Work request
For this exercise, reproduce the entries below exactly, but only from the line containing "1086 365 2.60" through the line containing "458 138 5.25", both included.

----

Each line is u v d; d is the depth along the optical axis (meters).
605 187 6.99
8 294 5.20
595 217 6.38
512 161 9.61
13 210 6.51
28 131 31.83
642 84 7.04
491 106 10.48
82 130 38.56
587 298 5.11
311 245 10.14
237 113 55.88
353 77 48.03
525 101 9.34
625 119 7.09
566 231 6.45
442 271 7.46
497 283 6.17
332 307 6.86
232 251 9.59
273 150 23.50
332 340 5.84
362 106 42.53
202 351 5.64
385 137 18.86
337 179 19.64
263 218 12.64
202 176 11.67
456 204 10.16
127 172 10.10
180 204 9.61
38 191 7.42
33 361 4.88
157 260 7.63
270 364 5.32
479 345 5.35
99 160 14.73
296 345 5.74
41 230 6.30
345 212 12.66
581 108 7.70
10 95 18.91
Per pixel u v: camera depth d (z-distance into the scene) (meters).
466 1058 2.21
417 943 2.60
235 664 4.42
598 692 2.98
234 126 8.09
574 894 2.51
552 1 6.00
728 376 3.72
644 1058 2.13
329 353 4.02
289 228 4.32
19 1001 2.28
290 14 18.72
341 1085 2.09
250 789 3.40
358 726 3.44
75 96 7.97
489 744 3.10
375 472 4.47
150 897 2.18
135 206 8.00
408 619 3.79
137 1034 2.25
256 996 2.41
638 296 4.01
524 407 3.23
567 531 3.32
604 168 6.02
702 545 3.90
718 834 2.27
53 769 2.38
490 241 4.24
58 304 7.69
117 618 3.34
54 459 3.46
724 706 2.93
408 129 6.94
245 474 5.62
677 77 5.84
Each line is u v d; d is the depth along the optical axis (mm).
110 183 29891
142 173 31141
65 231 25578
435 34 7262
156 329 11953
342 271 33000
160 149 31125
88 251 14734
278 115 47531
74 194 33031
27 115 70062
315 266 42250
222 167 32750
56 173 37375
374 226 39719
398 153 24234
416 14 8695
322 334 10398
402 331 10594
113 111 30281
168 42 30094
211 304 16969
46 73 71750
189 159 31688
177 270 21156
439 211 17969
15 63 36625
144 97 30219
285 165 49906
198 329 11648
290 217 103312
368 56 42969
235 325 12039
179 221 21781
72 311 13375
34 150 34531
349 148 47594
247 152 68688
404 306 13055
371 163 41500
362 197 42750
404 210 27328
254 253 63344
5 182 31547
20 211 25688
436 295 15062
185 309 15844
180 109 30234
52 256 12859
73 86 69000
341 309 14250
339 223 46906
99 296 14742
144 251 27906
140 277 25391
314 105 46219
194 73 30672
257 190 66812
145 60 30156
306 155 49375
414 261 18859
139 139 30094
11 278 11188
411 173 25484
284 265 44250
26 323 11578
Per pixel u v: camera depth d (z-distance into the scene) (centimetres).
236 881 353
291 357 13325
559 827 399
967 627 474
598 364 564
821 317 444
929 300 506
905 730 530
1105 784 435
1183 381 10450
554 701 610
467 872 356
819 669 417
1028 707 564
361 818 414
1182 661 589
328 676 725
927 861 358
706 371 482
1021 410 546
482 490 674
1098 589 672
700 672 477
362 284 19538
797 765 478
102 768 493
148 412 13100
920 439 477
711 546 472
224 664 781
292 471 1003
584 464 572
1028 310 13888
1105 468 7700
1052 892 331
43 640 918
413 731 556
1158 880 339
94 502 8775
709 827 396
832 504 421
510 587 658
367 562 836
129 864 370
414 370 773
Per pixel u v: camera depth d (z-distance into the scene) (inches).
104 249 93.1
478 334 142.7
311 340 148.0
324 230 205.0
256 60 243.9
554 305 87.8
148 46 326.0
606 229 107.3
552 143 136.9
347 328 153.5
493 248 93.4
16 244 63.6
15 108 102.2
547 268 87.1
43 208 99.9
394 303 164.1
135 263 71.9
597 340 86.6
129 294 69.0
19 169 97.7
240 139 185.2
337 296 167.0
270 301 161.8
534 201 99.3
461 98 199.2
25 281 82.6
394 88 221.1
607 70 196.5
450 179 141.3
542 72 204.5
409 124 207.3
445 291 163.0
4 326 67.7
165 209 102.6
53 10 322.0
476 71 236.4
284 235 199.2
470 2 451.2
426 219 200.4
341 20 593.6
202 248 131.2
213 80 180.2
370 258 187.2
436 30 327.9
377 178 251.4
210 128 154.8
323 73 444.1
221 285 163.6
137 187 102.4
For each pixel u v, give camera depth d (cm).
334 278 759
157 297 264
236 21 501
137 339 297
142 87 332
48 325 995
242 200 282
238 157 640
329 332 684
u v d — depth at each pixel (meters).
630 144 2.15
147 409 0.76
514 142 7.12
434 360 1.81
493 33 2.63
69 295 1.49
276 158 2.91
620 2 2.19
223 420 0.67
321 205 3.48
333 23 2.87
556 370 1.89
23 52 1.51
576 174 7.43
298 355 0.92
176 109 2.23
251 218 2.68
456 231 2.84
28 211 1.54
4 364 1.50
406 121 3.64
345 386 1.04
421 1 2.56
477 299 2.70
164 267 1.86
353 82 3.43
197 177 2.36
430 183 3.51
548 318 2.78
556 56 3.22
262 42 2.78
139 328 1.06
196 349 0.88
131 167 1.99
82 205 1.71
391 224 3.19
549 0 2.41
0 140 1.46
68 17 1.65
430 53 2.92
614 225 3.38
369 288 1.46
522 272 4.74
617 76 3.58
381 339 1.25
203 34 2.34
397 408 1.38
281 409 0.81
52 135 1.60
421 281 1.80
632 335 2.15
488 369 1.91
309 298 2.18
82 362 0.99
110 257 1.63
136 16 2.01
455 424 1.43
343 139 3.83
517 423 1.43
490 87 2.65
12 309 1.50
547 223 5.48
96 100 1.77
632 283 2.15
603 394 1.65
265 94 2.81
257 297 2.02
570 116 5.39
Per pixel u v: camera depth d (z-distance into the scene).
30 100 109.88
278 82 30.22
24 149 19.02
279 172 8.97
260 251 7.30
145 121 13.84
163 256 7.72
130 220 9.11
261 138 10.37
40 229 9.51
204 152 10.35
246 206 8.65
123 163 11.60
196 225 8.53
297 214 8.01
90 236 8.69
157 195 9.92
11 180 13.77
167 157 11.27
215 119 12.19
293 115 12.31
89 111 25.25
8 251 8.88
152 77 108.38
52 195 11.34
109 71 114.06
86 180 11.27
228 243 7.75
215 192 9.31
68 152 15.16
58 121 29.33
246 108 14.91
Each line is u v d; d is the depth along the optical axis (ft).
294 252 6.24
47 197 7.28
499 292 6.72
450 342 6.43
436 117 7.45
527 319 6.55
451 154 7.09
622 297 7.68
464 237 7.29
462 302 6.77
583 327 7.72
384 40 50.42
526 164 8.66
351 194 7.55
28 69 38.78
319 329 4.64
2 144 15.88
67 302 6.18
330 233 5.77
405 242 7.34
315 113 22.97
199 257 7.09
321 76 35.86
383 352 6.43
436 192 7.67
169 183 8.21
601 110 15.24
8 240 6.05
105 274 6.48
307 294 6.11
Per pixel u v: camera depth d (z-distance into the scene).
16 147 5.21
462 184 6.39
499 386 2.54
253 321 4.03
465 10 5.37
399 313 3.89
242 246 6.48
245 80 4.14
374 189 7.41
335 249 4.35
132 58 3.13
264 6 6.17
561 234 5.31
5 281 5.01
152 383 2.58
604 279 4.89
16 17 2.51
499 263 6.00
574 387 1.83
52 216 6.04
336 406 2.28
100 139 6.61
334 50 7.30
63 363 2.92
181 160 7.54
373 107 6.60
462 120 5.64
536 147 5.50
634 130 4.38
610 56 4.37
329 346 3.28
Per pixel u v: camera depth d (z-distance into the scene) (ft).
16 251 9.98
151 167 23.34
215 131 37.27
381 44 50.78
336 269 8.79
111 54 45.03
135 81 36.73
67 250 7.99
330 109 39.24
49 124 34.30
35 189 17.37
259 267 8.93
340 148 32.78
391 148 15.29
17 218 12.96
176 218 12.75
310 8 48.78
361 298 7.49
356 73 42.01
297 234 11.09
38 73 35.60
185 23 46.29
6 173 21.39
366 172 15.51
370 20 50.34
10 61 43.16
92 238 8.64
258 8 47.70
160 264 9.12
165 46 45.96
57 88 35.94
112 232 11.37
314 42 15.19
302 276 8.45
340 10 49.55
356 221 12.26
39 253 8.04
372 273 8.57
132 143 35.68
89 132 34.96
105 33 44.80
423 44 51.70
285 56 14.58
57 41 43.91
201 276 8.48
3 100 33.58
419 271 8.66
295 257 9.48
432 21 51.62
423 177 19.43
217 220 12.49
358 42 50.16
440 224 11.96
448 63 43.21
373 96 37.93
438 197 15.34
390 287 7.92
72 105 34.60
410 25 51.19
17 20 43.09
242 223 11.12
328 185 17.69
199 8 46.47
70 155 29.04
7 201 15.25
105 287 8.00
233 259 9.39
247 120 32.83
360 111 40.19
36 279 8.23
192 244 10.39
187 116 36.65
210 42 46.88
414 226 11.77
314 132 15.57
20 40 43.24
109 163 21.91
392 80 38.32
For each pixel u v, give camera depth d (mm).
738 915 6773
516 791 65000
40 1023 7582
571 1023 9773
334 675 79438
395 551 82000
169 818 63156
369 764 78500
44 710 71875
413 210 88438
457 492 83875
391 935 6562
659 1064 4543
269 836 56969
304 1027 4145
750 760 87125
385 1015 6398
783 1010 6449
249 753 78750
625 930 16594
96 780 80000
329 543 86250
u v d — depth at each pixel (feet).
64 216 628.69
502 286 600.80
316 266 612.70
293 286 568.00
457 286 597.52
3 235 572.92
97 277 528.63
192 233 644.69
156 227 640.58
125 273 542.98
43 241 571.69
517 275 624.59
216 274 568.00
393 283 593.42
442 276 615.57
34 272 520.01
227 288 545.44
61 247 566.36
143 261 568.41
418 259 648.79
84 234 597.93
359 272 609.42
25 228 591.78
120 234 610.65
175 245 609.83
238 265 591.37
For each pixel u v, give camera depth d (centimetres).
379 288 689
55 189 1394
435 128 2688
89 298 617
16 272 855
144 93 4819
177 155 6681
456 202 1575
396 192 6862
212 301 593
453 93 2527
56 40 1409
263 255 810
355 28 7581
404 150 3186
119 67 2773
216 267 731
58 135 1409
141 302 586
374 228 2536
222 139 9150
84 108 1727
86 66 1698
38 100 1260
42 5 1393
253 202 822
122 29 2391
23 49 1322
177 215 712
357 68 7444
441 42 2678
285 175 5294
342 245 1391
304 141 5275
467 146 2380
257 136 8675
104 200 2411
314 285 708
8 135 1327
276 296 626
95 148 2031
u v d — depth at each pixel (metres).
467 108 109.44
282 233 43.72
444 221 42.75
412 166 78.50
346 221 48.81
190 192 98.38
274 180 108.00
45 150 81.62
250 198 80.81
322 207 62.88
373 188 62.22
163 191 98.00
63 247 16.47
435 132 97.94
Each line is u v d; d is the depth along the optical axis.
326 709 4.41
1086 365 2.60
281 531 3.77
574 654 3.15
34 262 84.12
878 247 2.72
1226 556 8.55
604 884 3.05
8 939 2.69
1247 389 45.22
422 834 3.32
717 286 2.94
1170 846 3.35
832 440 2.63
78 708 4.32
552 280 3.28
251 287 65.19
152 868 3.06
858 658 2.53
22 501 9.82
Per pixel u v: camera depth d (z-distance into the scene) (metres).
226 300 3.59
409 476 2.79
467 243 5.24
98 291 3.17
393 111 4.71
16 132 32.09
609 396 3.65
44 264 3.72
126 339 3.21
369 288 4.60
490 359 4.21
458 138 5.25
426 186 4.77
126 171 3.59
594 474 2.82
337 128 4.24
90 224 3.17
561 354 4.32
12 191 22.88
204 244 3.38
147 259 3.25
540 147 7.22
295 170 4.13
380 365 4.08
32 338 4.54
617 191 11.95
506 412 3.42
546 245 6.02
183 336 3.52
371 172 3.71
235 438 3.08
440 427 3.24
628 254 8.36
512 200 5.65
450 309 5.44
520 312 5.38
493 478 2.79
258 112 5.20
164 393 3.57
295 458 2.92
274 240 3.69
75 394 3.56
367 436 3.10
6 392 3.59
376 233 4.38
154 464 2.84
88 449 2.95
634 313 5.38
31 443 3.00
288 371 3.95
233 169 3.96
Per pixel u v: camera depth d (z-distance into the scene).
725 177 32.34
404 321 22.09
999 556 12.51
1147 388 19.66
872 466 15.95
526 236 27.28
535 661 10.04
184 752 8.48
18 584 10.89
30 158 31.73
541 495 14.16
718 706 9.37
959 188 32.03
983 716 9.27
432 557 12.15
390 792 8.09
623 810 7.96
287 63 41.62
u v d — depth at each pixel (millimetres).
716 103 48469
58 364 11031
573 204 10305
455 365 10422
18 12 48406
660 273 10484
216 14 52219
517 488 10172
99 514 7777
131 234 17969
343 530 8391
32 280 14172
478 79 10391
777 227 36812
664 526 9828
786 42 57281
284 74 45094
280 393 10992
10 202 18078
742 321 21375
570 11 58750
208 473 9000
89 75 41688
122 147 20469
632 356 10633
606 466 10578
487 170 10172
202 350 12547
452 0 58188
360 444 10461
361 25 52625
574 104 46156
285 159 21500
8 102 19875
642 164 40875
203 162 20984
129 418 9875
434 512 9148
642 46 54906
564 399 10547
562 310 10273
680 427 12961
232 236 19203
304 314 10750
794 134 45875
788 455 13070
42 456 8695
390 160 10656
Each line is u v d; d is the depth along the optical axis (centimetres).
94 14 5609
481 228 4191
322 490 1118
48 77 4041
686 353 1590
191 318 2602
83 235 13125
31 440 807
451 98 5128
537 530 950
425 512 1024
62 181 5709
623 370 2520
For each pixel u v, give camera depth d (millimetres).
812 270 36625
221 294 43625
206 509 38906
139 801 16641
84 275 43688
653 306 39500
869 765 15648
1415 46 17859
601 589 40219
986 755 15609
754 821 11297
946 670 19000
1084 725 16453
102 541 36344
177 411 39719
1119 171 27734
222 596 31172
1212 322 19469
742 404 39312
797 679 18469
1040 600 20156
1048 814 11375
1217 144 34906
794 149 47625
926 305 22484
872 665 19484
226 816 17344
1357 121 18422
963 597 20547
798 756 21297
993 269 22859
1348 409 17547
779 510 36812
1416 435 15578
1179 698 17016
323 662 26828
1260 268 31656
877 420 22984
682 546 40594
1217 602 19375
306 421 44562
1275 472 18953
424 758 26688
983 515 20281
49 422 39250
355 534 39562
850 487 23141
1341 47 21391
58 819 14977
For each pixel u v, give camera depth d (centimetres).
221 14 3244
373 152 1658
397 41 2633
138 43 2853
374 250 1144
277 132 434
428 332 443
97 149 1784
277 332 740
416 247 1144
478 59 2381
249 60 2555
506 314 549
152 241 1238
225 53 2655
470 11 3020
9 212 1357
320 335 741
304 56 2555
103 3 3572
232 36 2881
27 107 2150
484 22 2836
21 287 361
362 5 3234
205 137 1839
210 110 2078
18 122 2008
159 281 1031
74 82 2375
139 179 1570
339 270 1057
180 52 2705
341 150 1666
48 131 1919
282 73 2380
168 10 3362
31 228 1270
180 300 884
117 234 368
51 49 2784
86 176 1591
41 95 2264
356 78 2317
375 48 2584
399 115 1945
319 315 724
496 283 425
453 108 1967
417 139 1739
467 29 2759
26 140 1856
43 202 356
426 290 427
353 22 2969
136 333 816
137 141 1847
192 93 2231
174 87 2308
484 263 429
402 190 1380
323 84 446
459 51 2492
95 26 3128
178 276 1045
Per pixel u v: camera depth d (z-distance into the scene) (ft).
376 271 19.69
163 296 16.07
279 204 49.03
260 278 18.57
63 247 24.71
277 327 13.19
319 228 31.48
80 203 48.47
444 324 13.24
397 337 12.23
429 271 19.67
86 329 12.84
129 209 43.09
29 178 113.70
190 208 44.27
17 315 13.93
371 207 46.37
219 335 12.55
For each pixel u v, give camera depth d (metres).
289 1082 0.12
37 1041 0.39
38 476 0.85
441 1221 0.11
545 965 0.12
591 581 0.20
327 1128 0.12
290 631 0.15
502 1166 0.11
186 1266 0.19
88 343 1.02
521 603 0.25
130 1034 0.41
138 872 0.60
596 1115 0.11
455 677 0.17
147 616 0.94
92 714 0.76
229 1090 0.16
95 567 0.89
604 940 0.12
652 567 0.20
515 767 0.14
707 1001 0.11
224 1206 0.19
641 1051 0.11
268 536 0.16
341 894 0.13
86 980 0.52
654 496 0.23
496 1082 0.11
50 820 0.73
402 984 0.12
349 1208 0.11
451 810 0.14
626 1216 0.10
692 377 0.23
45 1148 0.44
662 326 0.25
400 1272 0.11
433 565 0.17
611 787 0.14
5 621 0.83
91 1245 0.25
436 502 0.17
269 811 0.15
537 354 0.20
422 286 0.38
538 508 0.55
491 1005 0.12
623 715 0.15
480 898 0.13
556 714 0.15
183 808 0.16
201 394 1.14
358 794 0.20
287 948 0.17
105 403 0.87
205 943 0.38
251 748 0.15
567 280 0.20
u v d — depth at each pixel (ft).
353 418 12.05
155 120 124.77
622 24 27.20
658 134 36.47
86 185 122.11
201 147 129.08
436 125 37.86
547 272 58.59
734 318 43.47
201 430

----

Expected answer
1086 365 2.60
281 531 3.77
574 654 3.15
34 262 84.12
878 247 2.72
1226 556 8.55
604 884 3.05
8 939 2.69
1247 389 45.22
422 834 3.32
717 286 2.94
1170 846 3.35
832 440 2.63
78 708 4.32
552 280 3.28
251 287 65.19
152 868 3.06
858 658 2.53
22 501 9.82
Per pixel u v: camera depth d (z-distance into the scene) (metres).
226 300 3.59
409 476 2.79
467 243 5.24
98 291 3.17
393 111 4.71
16 132 32.09
609 396 3.65
44 264 3.72
126 339 3.21
369 288 4.60
490 359 4.21
458 138 5.25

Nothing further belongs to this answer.